BEGIN

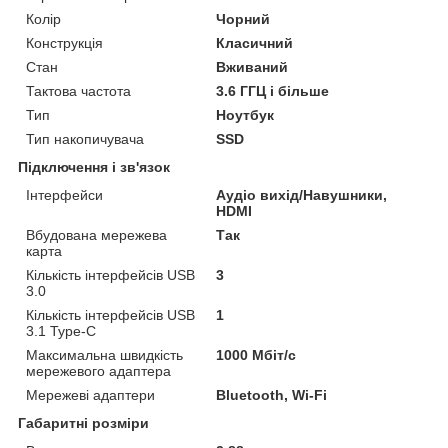
Колір
Чорний
Конструкція
Класичний
Стан
Вживаний
Тактова частота
3.6 ГГЦ і більше
Тип
Ноутбук
Тип накопичувача
SSD
Підключення і зв'язок
Інтерфейси
Аудіо вихід/Навушники,
HDMI
Вбудована мережева
Так
карта
Кількість інтерфейсів USB
3
3.0
Кількість інтерфейсів USB
1
3.1 Type-C
Максимальна швидкість
1000 Мбіт/с
мережевого адаптера
Мережеві адаптери
Bluetooth, Wi-Fi
Габаритні розміри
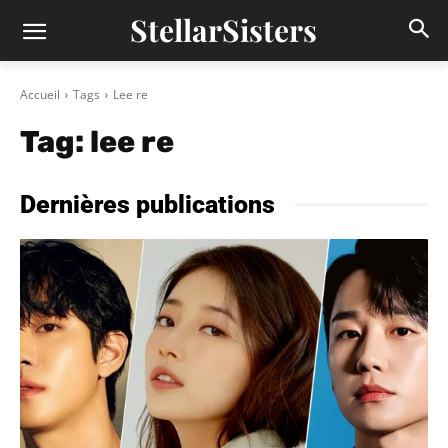
StellarSisters
Accueil
Tags
Lee re
Tag:
lee re
Dernières publications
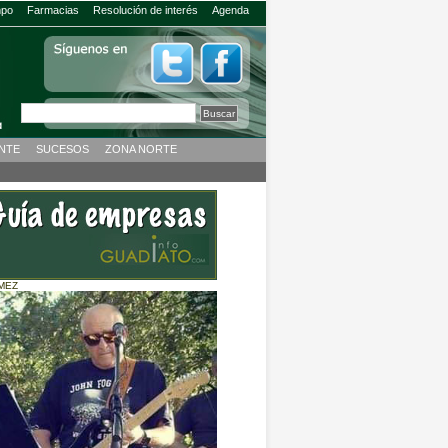
mpo
Farmacias
Resolución de interés
Agenda
ENTE
SUCESOS
ZONA NORTE
MEZ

END

AIM OF THE TASK:
Copy out the material verbatim, from the line containing "StellarSisters" through the end of the material. Leave the pictures out of your answer.

RESPONSE BOX:
StellarSisters
Accueil
Tags
Lee re
Tag:
lee re
Dernières publications
mpo
Farmacias
Resolución de interés
Agenda
ENTE
SUCESOS
ZONA NORTE
MEZ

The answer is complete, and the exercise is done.